I have a numpy.array items
of N~10^7 integers and a numpy.array coefficients
of N floats.
items
contains repeated entries, and only ~sqrt(N) unique entries.
I would like an array of unique entries unique_items
and an array of accumulated coefficients unique_coefficients
such that unique_coefficients[i]
is the sum over j
of coefficients[j]
such that items[j]=unique_items[i]
.
For example if we have
items = [1,1,2,2,3,4]
coefficients = [1,2,3,4,5,6]
then
unique_items = [1,2,3,4]
unique_coefficients = [3,7,5,6]
The first entry of unique_coefficients
is the sum of the 2 first entries of coefficients
because the two first entries of items
are 1 etc.

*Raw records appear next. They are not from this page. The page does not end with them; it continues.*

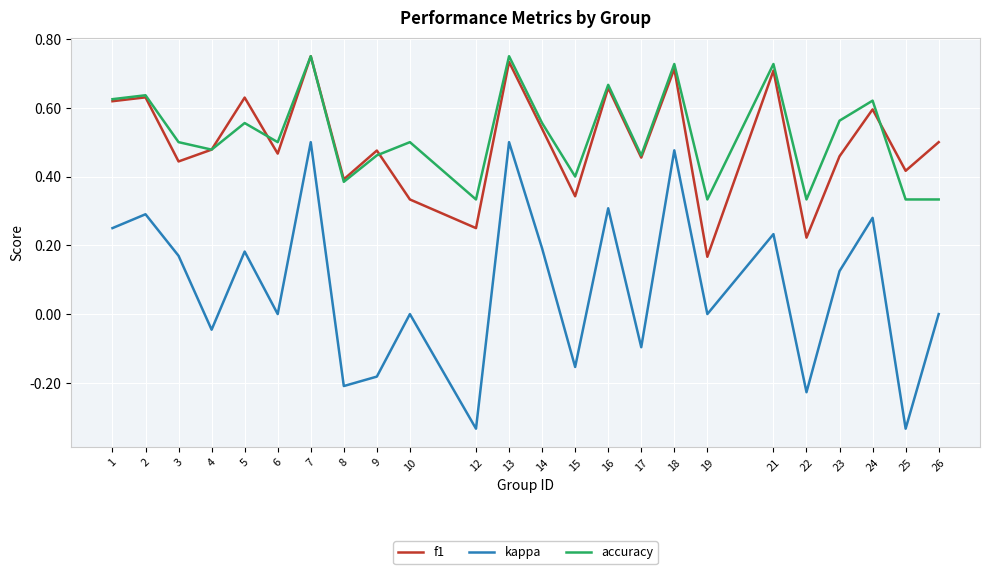

Which series has the widest spread of values?

kappa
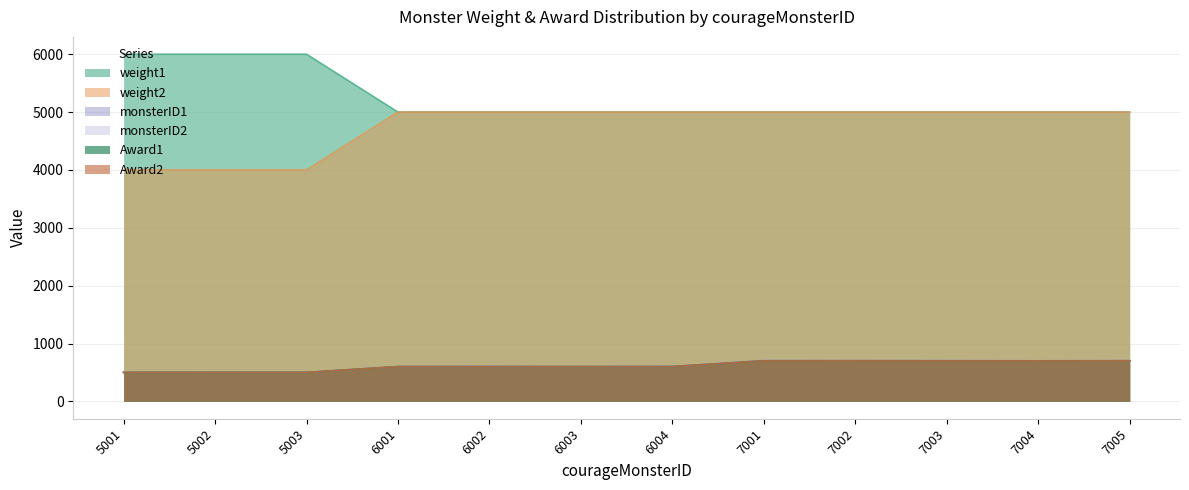

Rank the series by their maximum value, from highest to lowest.

weight1, weight2, monsterID1, monsterID2, Award2, Award1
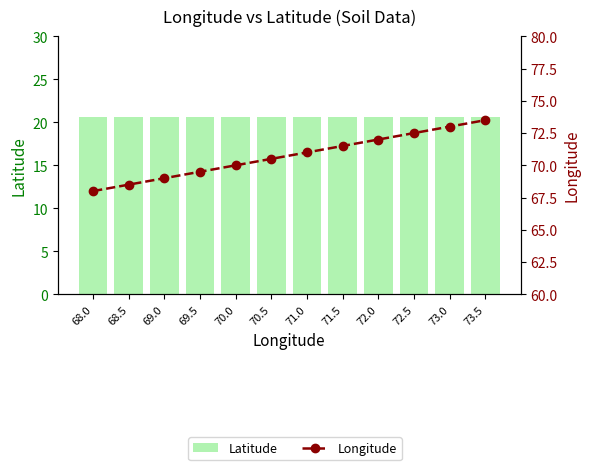

Which category has the lowest value in the Latitude series?

68.0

Note that items
is not necessarily sorted.
For now, I first compute a dict where each key is a unique element of items
, and each value is a list of indices of the element in items
, then I sum over the indices stored in this dict:
d = {}
for index, item in enumerate(items):
if not item in d:
d[item] = []
d[item].append(index)
unique_items = d.keys()
unique_coefficients = [np.sum(coefficients[i]) for i in d.values()]
Is there a way to avoid doing this python for loop and stay in numpy instead ? This for loop is where my code spends the most time.